Im a 27 Year old male who is fed up of the uk and wishes to move to Nz, I am moving to Auckland this year, however i think im going tot fly out for a months holiday and see a few more places before i decide. Basically i want a place that has a good nightlife :clap2: and nice enough to chill out for my time off work. Also id like to be close to a good gym:boxing:. Apart from that i dont really mind. i guess surfing would be my last ideal.

Im not interested in Working as i work offshore, so just a nice base to party and entertain if my friends from the uk come over. 

Any thoughts will be much appreciate.


----------



## topcat83

u47mc2 said:


> Im a 27 Year old male who is fed up of the uk and wishes to move to Nz, I am moving to Auckland this year, however i think im going tot fly out for a months holiday and see a few more places before i decide. Basically i want a place that has a good nightlife :clap2: and nice enough to chill out for my time off work. Also id like to be close to a good gym:boxing:. Apart from that i dont really mind. i guess surfing would be my last ideal.
> 
> Im not interested in Working as i work offshore, so just a nice base to party and entertain if my friends from the uk come over.
> 
> Any thoughts will be much appreciate.


Can I suggest you look at Sydney in Australia? Although Auckland does have a night life, I think Sydney has more.


----------



## u47mc2

topcat83 said:


> Can I suggest you look at Sydney in Australia? Although Auckland does have a night life, I think Sydney has more.

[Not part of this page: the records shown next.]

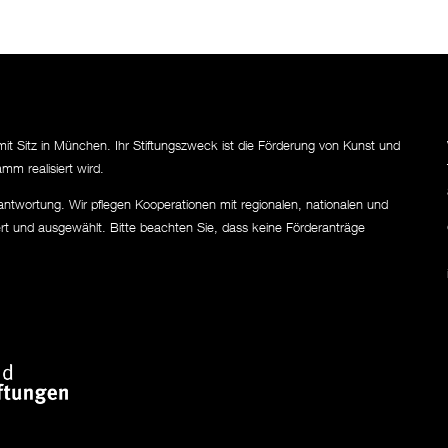
mit Sitz in München. Ihr Stiftungszweck ist die Förderung von Kunst und
mm realisiert wird.
erantwortung. Wir pflegen Kooperationen mit regionalen, nationalen und
ert und ausgewählt. Bitte beachten Sie, dass keine Förderanträge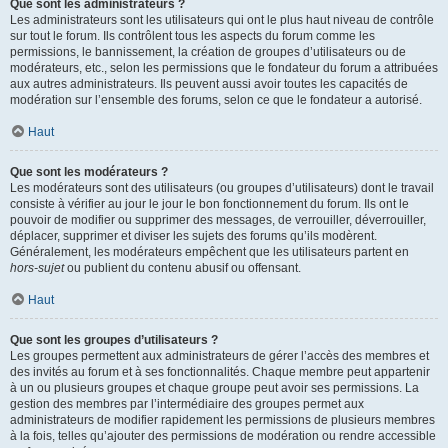
Que sont les administrateurs ?
Les administrateurs sont les utilisateurs qui ont le plus haut niveau de contrôle
sur tout le forum. Ils contrôlent tous les aspects du forum comme les
permissions, le bannissement, la création de groupes d’utilisateurs ou de
modérateurs, etc., selon les permissions que le fondateur du forum a attribuées
aux autres administrateurs. Ils peuvent aussi avoir toutes les capacités de
modération sur l’ensemble des forums, selon ce que le fondateur a autorisé.
Haut
Que sont les modérateurs ?
Les modérateurs sont des utilisateurs (ou groupes d’utilisateurs) dont le travail
consiste à vérifier au jour le jour le bon fonctionnement du forum. Ils ont le
pouvoir de modifier ou supprimer des messages, de verrouiller, déverrouiller,
déplacer, supprimer et diviser les sujets des forums qu’ils modèrent.
Généralement, les modérateurs empêchent que les utilisateurs partent en
hors-sujet
ou publient du contenu abusif ou offensant.
Haut
Que sont les groupes d’utilisateurs ?
Les groupes permettent aux administrateurs de gérer l’accès des membres et
des invités au forum et à ses fonctionnalités. Chaque membre peut appartenir
à un ou plusieurs groupes et chaque groupe peut avoir ses permissions. La
gestion des membres par l’intermédiaire des groupes permet aux
administrateurs de modifier rapidement les permissions de plusieurs membres
à la fois, telles qu’ajouter des permissions de modération ou rendre accessible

Yeah ive been to sydney and travelled the east coast, just felt it was a bit expensive, i did however like cairns, apart from the humidity.


----------



## u47mc2

Im thinking more towards a high rise flat in the city, mainly because of the low maintenance, although i do really like the look of the cross fit gym near the motor way on Albany North Shore. will this be a nightmare to commute to say 3-4 times a week from inside the CBD?


----------



## Weebie

Basically if nightlife is important then everything onwards from the UK is going to be a dissapointment lol as the Uk has th best nightlife in the world.

Auckland is nice though. It will be a lot more expensive than you think though.


----------



## u47mc2

Weebie said:


> Basically if nightlife is important then everything onwards from the UK is going to be a dissapointment lol as the Uk has th best nightlife in the world.
> 
> Auckland is nice though. It will be a lot more expensive than you think though.

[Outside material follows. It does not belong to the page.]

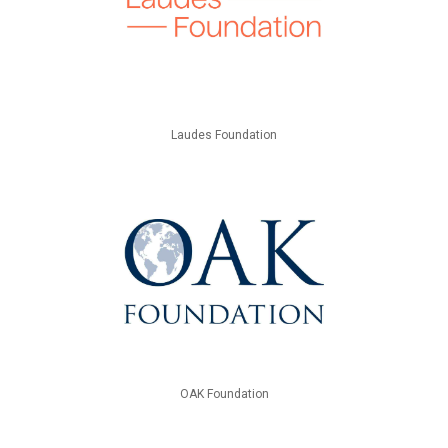
Laudes Foundation
OAK Foundation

lol :heh: i think the uk has some good clubs but the bar scene is not as good as other places ive been too, thanks for the advice though, i have heard alot of people telling me its more expensive than you think, so im goin to stay with a friend and see how it goes. can only but try.


----------



## atalia

We are coming to Auckland in September. Can we come to your parties!!!!


----------



## u47mc2

atalia said:


> We are coming to Auckland in September. Can we come to your parties!!!!


Yeah no problem they more the better i guess!!! :clap2::clap2::clap2:


----------